One direction Fhima has taken is using their resources to help serve the community. They cook 3000 meals a week for different schools, and meals for different organizations such as Perspectives Inc. Some of this is done on their own dime, while also receiving assistance and donations from the community. Not only does this help maintain the staff and the restaurants relevancy, but it provides positivity in a time of uncertainties. 

 “We’re finding a lot of creative ways trying to do that [stay open], and this is one of them. But of course, when you’re able to help the community, while also having staff work, it serves two purposes, and it works really well,” said Fhima. 

Now, once again, most businesses have to brace themselves for another wave of shutdowns. 

“Closing our store didn’t heavily affect our income, but it still made me sad,” said freshman Tenzin Chosang, whose family owns Lama Bazaar, a small retail store on Grand Avenue.

On Nov. 10, the White House Corona Task Force officially named the state of Minnesota a “Red Zone” which is the most critical level a state can be at. In response to this Gov. Tim Walz of Minnesota re-established closings on many places of business. 

“We get back on our feet again, and they say, no you have to shut down for four weeks…I think this is gonna last a lot longer than four weeks,” said Fhima. “You get to a point where you’re not surprised anymore…the new normal is the abnormal.” 

Even though not all forms of business have closed this time, being operational doesn’t ensure a sense of normalcy. 

Even though I’m operating, it still affects my business…people were afraid to come back into the salon, because they were afraid of getting COVID,” said Erickson. 

While there is a lot of indecision about a plan for aid from the federal government, Minnesotan lawmakers decided to take matters into their own hands. On December 14th, the Minnesota Legislature sanctioned a $242 million deal to enact a Covid-19 relief package. The purpose would be to assist struggling businesses, and also help support people among the 125,000, whose unemployment checks would be due by Dec. 26. Another aspect of the deal will aid these people, in the form of, lengthening unemployment insurance for another 13 weeks. The deal will provide funding for businesses that closed due to the Governor’s order. This includes places such as restaurants, bars, and entertainment venues. 

Now, despite Walz’s executive orders, mandating business closures, numerous business owners have publicly announced their intention to reopen. On top of this, adversaries of the current orders, put in place by the governor, are lobbying Minnesota legislators to vote in favor of  ending Walz’s emergency powers when the Legislature reassembles. 
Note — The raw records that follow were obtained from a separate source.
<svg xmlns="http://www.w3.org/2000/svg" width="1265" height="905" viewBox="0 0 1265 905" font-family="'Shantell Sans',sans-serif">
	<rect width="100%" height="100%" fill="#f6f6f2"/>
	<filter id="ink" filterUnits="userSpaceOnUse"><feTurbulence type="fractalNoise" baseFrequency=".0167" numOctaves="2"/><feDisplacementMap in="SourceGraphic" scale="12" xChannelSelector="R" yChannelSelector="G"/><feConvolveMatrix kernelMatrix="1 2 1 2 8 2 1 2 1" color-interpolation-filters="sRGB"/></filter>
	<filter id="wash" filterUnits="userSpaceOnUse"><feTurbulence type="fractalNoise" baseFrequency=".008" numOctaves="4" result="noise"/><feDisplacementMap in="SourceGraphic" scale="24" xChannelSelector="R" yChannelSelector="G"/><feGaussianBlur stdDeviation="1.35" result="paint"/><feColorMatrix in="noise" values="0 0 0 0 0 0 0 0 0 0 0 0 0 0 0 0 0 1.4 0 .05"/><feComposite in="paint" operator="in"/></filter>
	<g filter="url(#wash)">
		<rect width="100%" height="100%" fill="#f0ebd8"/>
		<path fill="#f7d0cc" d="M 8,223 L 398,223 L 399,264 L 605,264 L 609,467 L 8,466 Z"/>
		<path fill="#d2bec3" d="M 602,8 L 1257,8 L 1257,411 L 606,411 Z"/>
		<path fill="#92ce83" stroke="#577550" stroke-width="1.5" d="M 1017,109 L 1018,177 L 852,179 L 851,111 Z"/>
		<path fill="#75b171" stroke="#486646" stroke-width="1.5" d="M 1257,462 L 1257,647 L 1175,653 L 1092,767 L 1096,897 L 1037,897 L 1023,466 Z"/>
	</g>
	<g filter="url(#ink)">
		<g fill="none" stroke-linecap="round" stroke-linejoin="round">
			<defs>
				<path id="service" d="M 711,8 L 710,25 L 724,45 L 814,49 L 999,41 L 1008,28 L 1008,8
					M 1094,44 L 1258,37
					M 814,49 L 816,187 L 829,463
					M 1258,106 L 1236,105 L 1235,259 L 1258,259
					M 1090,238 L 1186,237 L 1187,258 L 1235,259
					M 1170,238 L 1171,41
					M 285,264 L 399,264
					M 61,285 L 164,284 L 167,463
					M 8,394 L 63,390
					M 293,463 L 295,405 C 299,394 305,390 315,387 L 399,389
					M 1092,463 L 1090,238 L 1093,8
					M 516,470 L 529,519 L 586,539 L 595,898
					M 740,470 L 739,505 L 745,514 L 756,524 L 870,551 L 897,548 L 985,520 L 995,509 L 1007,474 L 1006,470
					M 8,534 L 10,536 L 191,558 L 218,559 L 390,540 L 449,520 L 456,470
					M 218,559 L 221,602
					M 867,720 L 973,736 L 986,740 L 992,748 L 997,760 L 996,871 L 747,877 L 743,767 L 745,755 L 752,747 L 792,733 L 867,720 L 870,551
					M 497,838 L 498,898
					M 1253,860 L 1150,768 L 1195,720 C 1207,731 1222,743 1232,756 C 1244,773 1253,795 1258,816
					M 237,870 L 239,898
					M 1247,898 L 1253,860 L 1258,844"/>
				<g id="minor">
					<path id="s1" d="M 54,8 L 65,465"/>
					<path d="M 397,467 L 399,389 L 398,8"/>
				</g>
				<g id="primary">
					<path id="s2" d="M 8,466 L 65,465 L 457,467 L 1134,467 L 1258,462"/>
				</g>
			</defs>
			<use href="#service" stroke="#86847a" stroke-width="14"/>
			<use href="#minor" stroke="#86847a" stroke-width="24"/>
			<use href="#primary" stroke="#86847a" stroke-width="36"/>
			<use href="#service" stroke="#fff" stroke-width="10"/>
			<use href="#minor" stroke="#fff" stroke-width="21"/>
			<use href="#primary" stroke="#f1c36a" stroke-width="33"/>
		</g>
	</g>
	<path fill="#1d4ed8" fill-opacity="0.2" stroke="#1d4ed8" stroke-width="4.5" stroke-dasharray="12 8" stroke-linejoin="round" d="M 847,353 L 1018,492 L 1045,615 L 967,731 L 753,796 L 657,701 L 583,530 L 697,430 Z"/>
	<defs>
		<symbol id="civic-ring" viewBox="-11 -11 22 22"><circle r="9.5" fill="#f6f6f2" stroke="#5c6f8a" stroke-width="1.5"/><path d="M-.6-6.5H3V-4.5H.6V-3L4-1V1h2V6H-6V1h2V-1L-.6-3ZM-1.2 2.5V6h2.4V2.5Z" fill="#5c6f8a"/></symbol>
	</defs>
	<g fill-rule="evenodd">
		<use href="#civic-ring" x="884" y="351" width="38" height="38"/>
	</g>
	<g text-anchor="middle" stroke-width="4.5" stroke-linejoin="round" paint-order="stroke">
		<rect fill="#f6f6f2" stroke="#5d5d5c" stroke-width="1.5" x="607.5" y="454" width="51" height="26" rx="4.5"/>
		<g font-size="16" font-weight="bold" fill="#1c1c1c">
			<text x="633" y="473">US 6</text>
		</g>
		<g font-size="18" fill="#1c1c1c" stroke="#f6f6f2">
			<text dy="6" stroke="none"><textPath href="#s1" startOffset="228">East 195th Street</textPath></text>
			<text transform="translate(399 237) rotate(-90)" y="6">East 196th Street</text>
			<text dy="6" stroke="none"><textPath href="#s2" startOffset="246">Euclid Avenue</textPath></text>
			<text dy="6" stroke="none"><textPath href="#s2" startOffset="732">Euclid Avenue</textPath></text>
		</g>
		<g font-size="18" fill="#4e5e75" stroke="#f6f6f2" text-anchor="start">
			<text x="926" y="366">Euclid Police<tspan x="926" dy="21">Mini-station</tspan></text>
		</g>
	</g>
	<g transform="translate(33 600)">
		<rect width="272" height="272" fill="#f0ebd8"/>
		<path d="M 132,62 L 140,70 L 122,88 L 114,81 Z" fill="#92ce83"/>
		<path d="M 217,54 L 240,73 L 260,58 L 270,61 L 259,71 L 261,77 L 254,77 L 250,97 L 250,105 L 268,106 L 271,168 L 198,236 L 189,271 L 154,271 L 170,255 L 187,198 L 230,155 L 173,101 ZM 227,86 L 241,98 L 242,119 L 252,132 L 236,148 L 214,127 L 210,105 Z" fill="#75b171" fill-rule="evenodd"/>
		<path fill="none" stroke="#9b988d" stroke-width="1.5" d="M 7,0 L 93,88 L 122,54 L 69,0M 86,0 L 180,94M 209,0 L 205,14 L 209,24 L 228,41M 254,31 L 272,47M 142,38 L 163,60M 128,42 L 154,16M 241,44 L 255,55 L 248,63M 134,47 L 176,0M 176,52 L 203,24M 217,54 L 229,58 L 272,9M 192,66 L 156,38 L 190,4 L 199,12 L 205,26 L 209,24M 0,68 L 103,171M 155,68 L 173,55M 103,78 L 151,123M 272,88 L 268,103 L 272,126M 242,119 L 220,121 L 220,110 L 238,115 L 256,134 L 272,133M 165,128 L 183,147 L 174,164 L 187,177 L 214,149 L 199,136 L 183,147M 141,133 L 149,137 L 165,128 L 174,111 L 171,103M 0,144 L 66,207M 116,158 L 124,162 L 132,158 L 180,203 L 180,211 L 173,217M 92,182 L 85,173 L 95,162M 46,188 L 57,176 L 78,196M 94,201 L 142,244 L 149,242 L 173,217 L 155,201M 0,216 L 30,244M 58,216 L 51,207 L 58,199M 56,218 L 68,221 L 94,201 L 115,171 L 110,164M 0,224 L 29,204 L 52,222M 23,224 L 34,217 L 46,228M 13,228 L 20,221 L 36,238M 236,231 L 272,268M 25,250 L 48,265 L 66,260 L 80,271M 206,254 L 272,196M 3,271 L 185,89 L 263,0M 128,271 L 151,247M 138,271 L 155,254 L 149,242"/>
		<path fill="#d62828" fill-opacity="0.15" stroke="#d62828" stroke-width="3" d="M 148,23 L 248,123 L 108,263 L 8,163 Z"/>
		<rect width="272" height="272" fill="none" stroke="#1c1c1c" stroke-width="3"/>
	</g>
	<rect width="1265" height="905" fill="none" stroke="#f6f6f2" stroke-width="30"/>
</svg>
On January 11th, restaurants, bars, and other venues were permitted to open at 50% indoor capacity along with a 10pm curfew. The reopening of businesses will generate essential revenue for struggling independently-owned businesses that were previously barred from operating. A group, compiled of 27 different bars and restaurants, had recently come together to pursue a lawsuit against the state regarding the closures of businesses in their field. But, after the new developments, the group proclaimed that they were rescinding the charges put forward. 

With each day, we get a better understanding of the events we are living. But until the dark clouds lift, can we really anticipate what the future holds? 

“There’s a tremendous amount of talent in our community that we want to foster,” Fhima said, “so support your local small business.”